Salmon detector replaced at Orcasound
Another Vemco fish tag receiver was replaced today, helping prepare for another season of tracking blackmouth (resident Chinook salmon) in the San Juan Islands. This wintertime field work is part of a collaboration between Beam Reach, Tom Quinn’s lab at the University of Washington, and Kurt Fresh and Anna Kagley of NOAA’s Northwest Fisheries Science Center. You can follow our efforts at http://www.beamreach.org/fish-research
David Howitt and I dove from Val’s and Leslie’s shoreline (Orcasound, about 5 km north of Lime Kiln) into a sunlit, calm, and clear Haro Strait in search of a tether which was torn from its shore anchor last year. Luckily we found a frayed knot of the old line still attached to a sub-tidal boulder. Trailing a new tether (0.5 cm crab pot line) fed to us from shore by Ali and Val, we were able to follow the old tether out about 30 m to find a Vemco receiver (#100463) still attached to its concrete anchor at a depth of 8 m.

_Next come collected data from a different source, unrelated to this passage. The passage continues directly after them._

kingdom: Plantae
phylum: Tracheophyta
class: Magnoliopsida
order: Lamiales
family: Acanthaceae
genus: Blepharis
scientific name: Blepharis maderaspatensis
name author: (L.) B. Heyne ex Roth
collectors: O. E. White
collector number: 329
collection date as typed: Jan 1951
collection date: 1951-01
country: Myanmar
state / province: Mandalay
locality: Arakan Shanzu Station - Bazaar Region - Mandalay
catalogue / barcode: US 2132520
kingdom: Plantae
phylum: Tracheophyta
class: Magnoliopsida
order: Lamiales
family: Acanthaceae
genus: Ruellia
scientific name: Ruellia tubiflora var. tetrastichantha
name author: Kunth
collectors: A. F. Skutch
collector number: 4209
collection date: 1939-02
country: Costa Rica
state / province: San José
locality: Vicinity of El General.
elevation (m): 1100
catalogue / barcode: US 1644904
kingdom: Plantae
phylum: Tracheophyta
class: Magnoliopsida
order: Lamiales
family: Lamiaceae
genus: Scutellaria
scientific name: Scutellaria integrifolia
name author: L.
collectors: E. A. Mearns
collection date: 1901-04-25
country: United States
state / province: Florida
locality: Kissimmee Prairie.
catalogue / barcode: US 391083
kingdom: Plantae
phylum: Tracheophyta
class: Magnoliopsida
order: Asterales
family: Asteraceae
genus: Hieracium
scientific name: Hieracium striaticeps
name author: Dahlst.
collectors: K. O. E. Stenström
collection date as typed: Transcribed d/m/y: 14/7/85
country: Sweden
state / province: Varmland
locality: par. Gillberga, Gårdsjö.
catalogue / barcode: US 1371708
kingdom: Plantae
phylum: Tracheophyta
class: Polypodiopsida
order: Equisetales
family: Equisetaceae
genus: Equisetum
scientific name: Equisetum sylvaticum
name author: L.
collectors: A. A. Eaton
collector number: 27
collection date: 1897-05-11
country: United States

Interestingly, the concrete block (a 25 kg custom-cast 30 cm square about 15 cm thick) had been flipped over. This could have happened when the lowering line was slipped last spring, or perhaps the currents tipped it over. Also, the stainless steel snap shackle was still attached to a stainless steel U-bolt that was cemented into the block, but there was clear evidence of galvanic corrosion. Future moorings should avoid such metal-metal contact, even for similar noble metals like slightly different types of stainless steel. The best way we’ve to avoid corrosion but make swapping receiver-float assemblies is to drill through a pier block and then thread crab pot line up through it to provide an attachment loop for a snap/shackle.
We removed the old VR2W and replaced it with a new one (#101594), being sure to back up the corroded loop with the end of the crab pot line. Then we swam back to shore and secured the crab pot line to a shore anchor (piton in an old bolt hole).
Unfortunately, no data was immediately available from the recovered VR2W because the receiver’s bluetooth chip has failed. The battery was discharged to such an extent during the deployment that the receiver went into what Matt at Vemco described as a “brown-out mode.” This apparently is known to corrupt the bluetooth chip on the receiver motherboard and requires returning the receiver to Vemco for a new board (~$250 Canadian). So, we’ll have to await repairs before we know whether any fish were detected at Orcasound in the last year or so.